En s'étendant de plus de 50 % en dix ans, l'aire urbaine de Bordeaux totalise déjà de fait le million d'habitants, soit un tiers de la population régionale. Au regard des enjeux en termes de développement économique, de logements ou de déplacements, penser la métropolisation sur un territoire allant du bassin d'Arcachon au Libournais, en passant par l'Entre-deux-Mers et le Médoc, prend alors tout son sens et peut se concevoir à une échelle géographique intégrant d'autres villes du Grand Sud-Ouest, hors Département ou Région, à l'image, par exemple, de Saintes, Bergerac, Agen ou Mont-de-Marsan. Il s'agit même d'un impératif pour que la métropole « ne capte pas tout » et ne soit pas synonyme d'un « assèchement » de la population et de l'emploi dans les villes moyennes et les campagnes environnantes.

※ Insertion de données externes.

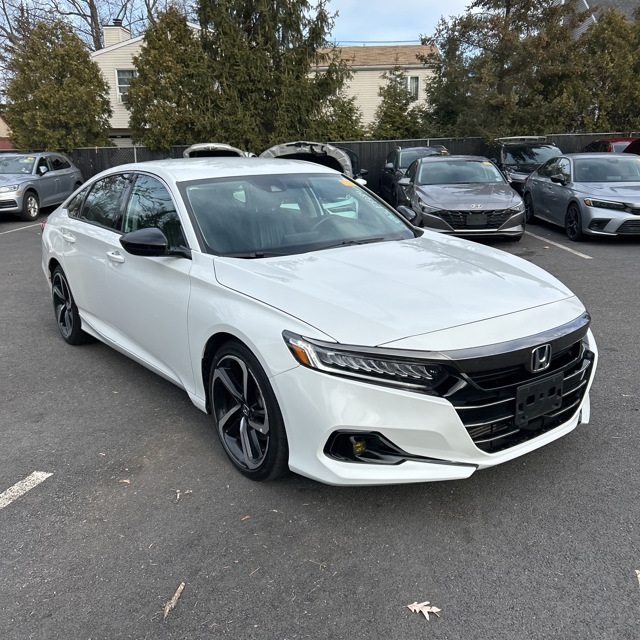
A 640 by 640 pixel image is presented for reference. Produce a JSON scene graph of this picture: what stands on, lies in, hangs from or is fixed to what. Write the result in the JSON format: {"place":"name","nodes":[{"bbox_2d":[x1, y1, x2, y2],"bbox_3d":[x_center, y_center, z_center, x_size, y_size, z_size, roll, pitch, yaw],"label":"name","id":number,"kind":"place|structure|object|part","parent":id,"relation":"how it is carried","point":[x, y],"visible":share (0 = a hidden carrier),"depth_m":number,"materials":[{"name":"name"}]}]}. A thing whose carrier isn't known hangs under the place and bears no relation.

Après le centralisme parisien dénoncé dans l'ouvrage de référence « Paris et le désert français » (2), soyons vigilants à ne pas organiser le développement des métropoles isolément des territoires, notamment ruraux, dans lesquels elles s'inscrivent. La concurrence entre territoires doit céder la place aux synergies et aux assemblages interterritoriaux inédits.

Penser coopération dans l'aménagement du territoire, c'est aussi mettre en œuvre l'un des fondements du développement durable : celui de se soucier de l'impact de nos propres décisions sur les autres territoires, qu'ils soient lointains ou proches.

(1) Respectivement vice-président de la Communauté urbaine de Bordeaux, conseillère de la Communauté du Grand Lyon et sénateur de la Loire-Atlantique. (2) « Paris et le désert Français », de Jean-François Gravier, éd. Flammarion, 1947.